Reproduce every line of the material below verbatim, in the same order and with the same line breaks.

--

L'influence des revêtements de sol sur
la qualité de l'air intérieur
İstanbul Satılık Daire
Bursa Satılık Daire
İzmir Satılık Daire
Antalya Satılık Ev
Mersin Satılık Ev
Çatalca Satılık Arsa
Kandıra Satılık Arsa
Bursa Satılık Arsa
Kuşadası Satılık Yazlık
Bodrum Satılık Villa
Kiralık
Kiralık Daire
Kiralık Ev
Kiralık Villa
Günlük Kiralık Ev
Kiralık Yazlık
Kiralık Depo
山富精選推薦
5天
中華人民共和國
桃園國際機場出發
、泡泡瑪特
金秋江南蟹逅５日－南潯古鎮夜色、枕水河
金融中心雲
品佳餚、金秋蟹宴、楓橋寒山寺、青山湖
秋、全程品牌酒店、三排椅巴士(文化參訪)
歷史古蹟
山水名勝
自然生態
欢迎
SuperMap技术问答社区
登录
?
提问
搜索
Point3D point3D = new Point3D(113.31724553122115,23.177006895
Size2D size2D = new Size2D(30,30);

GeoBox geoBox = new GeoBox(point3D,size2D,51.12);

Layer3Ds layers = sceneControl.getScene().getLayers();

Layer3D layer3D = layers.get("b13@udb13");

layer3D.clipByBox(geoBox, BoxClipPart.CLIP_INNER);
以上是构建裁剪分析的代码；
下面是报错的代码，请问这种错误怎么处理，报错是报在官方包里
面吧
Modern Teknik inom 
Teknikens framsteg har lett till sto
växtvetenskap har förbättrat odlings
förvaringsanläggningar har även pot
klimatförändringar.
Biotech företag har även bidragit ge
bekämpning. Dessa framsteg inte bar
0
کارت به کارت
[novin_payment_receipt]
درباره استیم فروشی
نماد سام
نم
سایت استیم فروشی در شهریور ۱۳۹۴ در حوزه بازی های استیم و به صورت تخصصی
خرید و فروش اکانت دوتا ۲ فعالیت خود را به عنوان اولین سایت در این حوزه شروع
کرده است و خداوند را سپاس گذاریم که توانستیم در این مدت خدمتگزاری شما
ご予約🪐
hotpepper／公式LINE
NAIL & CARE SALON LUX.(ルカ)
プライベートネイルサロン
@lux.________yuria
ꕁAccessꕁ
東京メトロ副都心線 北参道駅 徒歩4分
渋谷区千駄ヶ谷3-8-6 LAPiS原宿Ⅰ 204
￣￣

--

### RESULT OF THE EXERCISE
L'influence des revêtements de sol sur
la qualité de l'air intérieur
İstanbul Satılık Daire
Bursa Satılık Daire
İzmir Satılık Daire
Antalya Satılık Ev
Mersin Satılık Ev
Çatalca Satılık Arsa
Kandıra Satılık Arsa
Bursa Satılık Arsa
Kuşadası Satılık Yazlık
Bodrum Satılık Villa
Kiralık
Kiralık Daire
Kiralık Ev
Kiralık Villa
Günlük Kiralık Ev
Kiralık Yazlık
Kiralık Depo
山富精選推薦
5天
中華人民共和國
桃園國際機場出發
、泡泡瑪特
金秋江南蟹逅５日－南潯古鎮夜色、枕水河
金融中心雲
品佳餚、金秋蟹宴、楓橋寒山寺、青山湖
秋、全程品牌酒店、三排椅巴士(文化參訪)
歷史古蹟
山水名勝
自然生態
欢迎
SuperMap技术问答社区
登录
?
提问
搜索
Point3D point3D = new Point3D(113.31724553122115,23.177006895
Size2D size2D = new Size2D(30,30);

GeoBox geoBox = new GeoBox(point3D,size2D,51.12);

Layer3Ds layers = sceneControl.getScene().getLayers();

Layer3D layer3D = layers.get("b13@udb13");

layer3D.clipByBox(geoBox, BoxClipPart.CLIP_INNER);
以上是构建裁剪分析的代码；
下面是报错的代码，请问这种错误怎么处理，报错是报在官方包里
面吧
Modern Teknik inom 
Teknikens framsteg har lett till sto
växtvetenskap har förbättrat odlings
förvaringsanläggningar har även pot
klimatförändringar.
Biotech företag har även bidragit ge
bekämpning. Dessa framsteg inte bar
0
کارت به کارت
[novin_payment_receipt]
درباره استیم فروشی
نماد سام
نم
سایت استیم فروشی در شهریور ۱۳۹۴ در حوزه بازی های استیم و به صورت تخصصی
خرید و فروش اکانت دوتا ۲ فعالیت خود را به عنوان اولین سایت در این حوزه شروع
کرده است و خداوند را سپاس گذاریم که توانستیم در این مدت خدمتگزاری شما
ご予約🪐
hotpepper／公式LINE
NAIL & CARE SALON LUX.(ルカ)
プライベートネイルサロン
@lux.________yuria
ꕁAccessꕁ
東京メトロ副都心線 北参道駅 徒歩4分
渋谷区千駄ヶ谷3-8-6 LAPiS原宿Ⅰ 204
￣￣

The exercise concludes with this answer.